A lesson in swing was provided by the three acts touring under the header “The Joint Is Jumpin’.” Clarence Gatemouth Brown tackles a multitude of strains of American music created in the past 60 years; Dan Hicks peppers his Texas-influenced style with a witty repartee; and the Hot Club of Cowtown re-creates the sound of old 78s with fiddle, guitar and bass.
Since the tour began, 80-year-old Gatemouth Brown has released one of the most freewheeling albums of his career, “Timeless” (Hightone), and been diagnosed with inoperable lung cancer, for which he has refused to seek treatment. Looking a little more gaunt than usual, Brown didn’t mention his health situation, choosing instead to focus on the blues, jazz and country music he grew up on in Texas and Louisiana that has filed his songbook for 57 years.

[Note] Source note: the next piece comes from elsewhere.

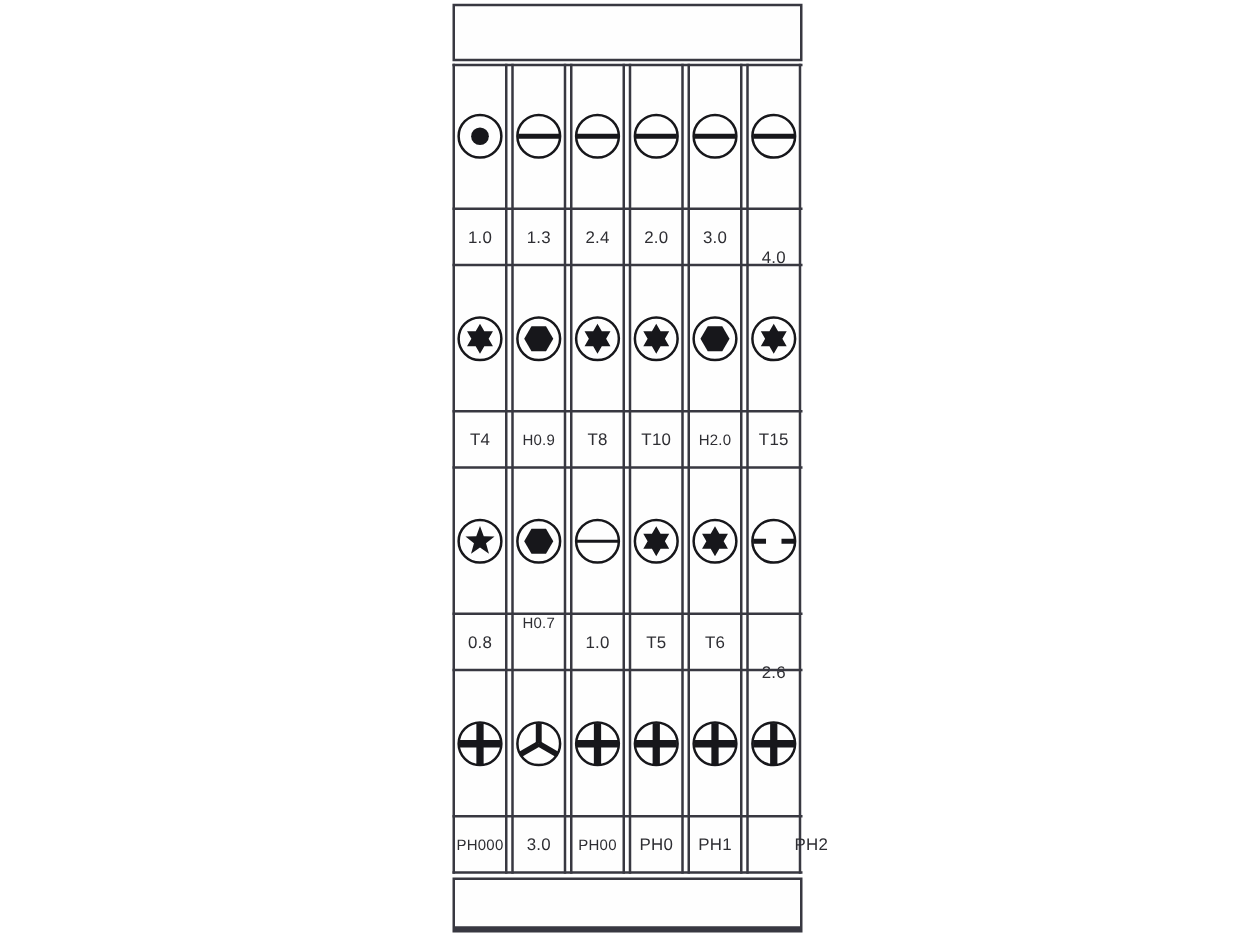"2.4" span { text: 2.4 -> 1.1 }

Brown plays in a unique open-handed style that allows him to strum rhythm and pluck leads simultaneously; he delivered a dramatic and rustic take on “Unchained Melody,” an emotional highlight of the night.
Brown had fun on the fiddle, playing a medley of ancient country classics in the midst of a collection of 12-bar blues and swing tunes influenced or written by Count Basie and Duke Ellington. Like so many of his perfs, it’s a curious mix on paper, but a wondrous quilt onstage. Joe Krown brings a wonderful New Orleans touch on the keyboard that maintains a nice degree of funk.
Hicks, too, has released a new album since the Joint Is Jumpin’ tour visited Southern California (Daily Variety, Sept. 16, 2003), though he performed only one track from the fine “Collected Shorts” (Surfdog). The San Francisco marvel delights at every turn, whether roaming through his classics “I Scare Myself” and “Canned Music” or stepping lightly on Tom Waits’ “The Piano Has Been Drinking.” The gypsy violin and mandolin of Richard Chan gave the evening the expected sultry feel.